Molti territori investono molto per ospitare una tappa del Giro. C’è un reale ritorno economico?
“Abbiamo assicurato al Paese oltre 75 corse professionistiche, una visibilità ineguale rispetto ad ogni altro sport. Il Giro, come si dice, è la corsa più difficile nel Paese più bello al mondo. Per un territorio,non c’è evento che valorizzi le immagini del suo territorio come una tappa del Giro. Nessuno può smentire questo dato di fatto, Questo, il nostro vanto”.
Il ciclismo è ancora un sport pienamente popolare?
“Mi dà gioia è vedere lungo la le strade migliaia di persone, soprattutto le famiglie. Mamme con i figli, tante scolaresche. Più di una generazione. Una volta ne ho incrociato quattro: bisnonno, nonno, papà e figlio a vedere una corsa . Il ciclismoè l’unico sport che ti passa sotto casa o che puoi seguire in televisione fino a 30 secondi prima e poi affacciarti dal balcone o scendere in strada. E l’unico sport oggi in Italia di altissimo profilo che non si paga. Non c’è evento ciclistico che ha un costo”.
Quale è la decisione più complessa da prendere, in questo mondo?

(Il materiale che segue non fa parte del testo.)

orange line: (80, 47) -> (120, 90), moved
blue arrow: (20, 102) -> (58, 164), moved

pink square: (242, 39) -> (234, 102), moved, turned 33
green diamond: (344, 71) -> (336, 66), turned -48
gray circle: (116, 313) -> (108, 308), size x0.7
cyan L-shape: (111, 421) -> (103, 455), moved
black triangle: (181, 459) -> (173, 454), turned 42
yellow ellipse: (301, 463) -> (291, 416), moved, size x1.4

“Dobbiamo accelerare investimenti maggiori sulla sicurezza delle strade, in maniera più capillare e più incisiva. Oggi ci sono troppi incidenti, troppi incidenti che colpiscono ciclisti e pedoni. Ho presentato una proposta di legge sul tema della sicurezza, condivisa con tutti e firmata dai capigruppo di maggioranza e opposizione. Dobbiamo consentire ai genitori che decidono di mandare i propri figli a fare attività ciclistica di avere il massimo della sicurezza stradale”.
Se il Giro fosse una metafora del nostro Paese di oggi, in che tratto della corsa saremmo?
“L’Italia sta dando dei dei buoni segnali, ci ha permesso di superare delle salite dure. Ne abbiamo ancora qualcuna davanti, ma abbiamo la prospettiva di vedere un traguardo vicino. Ma soprattutto ciò che conta è raggiungere il traguardo non da soli, ma con la squadra. Abbiamo saputo giocare di squadra, di sistema e abbiamo raggiunto più di un obiettivo. “Giocare di squadra”, questo il mio motto”.